Im Falle einer Beitragsfreistellung kann der Vertrag innerhalb von 3 Jahren wieder aufgenommen und fortgeführt werden (bei Vertragsabschlüssen vor 2005: 2 Jahre).

Was geschieht bei Arbeitslosigkeit?

Die erreichte Versorgung bleibt Ihnen erhalten und wird in der Ansparphase nicht auf das Arbeitslosengeld II (Hartz-IV) angerechnet. Sie können die bisher über Entgeltumwandlung finanzierte Versorgung mit privaten Mitteln weiterzahlen oder beitragsfrei stellen.
Im Falle einer Beitragsfreistellung kann ein Vertrag innerhalb von 3 Jahren wieder aufgenommen und fortgeführt werden (bei Vertragsabschlüssen vor 2005: 2 Jahre).

Kann der Arbeitgeber auf meine Betriebsrente zugreifen?

Nein. Bei Entgeltumwandlung sind Sie bzw. Ihre selbst ausgewählten Hinterbliebenen von Beginn an unwiderruflich bezugsberechtigt auf sämtliche Vertragsleistungen. Ihre Versorgung ist von Beginn an unverfallbar.

Was geschieht bei Insolvenz des Arbeitgebers?

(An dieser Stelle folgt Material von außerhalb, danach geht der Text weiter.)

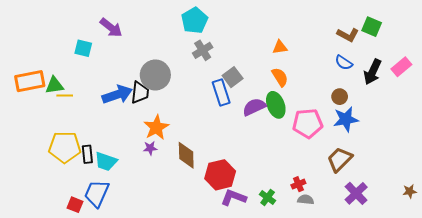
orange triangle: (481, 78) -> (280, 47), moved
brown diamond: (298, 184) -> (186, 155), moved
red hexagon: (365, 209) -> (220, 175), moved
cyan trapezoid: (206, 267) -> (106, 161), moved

Ihre Betriebsrente ist Ihnen sicher. Sie fällt nicht in die Insolvenzmasse des Arbeitgebers. Aufgrund des unwiderruflichen Bezugsrechts erhalten Sie die Leistungen bei Fälligkeit direkt vom Versicherer.

Wann können Sie über die Leistungen verfügen?

Die zugesagten Leistungen können Sie zum vereinbarten Rentenbeginn (im Regelfall 65 oder 67 Jahre) in Anspruch nehmen. Ferner können Sie den Rentenbeginn bis zu 5 Jahre vorverlegen oder bis zu 15 Jahre aufschieben. Bei der Direktversicherung können Sie dies in der Regel frei entscheiden. Bei der Pensionskasse ist bei gewünschter Vorverlegung ein Nachweis über Bezug der gesetzlichen Altersrente notwendig.
Anstelle einer Rente können Sie sich auch für eine einmalige Kapitalauszahlung entscheiden.

Bis zu welchem Alter wird die Altersrente geleistet?

Sie erhalten die zugesagten Leistungen ein Leben lang.

Wer kann die Todesfallleistung erhalten?

Ist eine Hinterbliebenenversorgung vereinbart, so sind die versorgungsberechtigten Hinterbliebenen für die Leistungen der Hinterbliebenenversorgung von Beginn der Versicherung an unwiderruflich bezugsberechtigt. Als versorgungsberechtigte Hinterbliebene kommen Ehegatten, Lebenspartner einer eingetragenen Lebenspartnerschaft, unter bestimmten Voraussetzungen auch Lebensgefährten sowie Kinder im Sinne der Kindergeldregelungen in Betracht.
Sind zum Zeitpunkt des Todes der versicherten Person keine Hinterbliebenen im vorgenannten Sinne vorhanden, sind ihre Erben unwiderruflich für die Zahlung eines Sterbegeldes bezugsberechtigt.
Das Sterbegeld ist begrenzt auf den steuerlich anerkannten Höchstbetrag der gewöhnlichen Beerdigungskosten. Zur Zeit sind dies einmalig 8.000 Euro.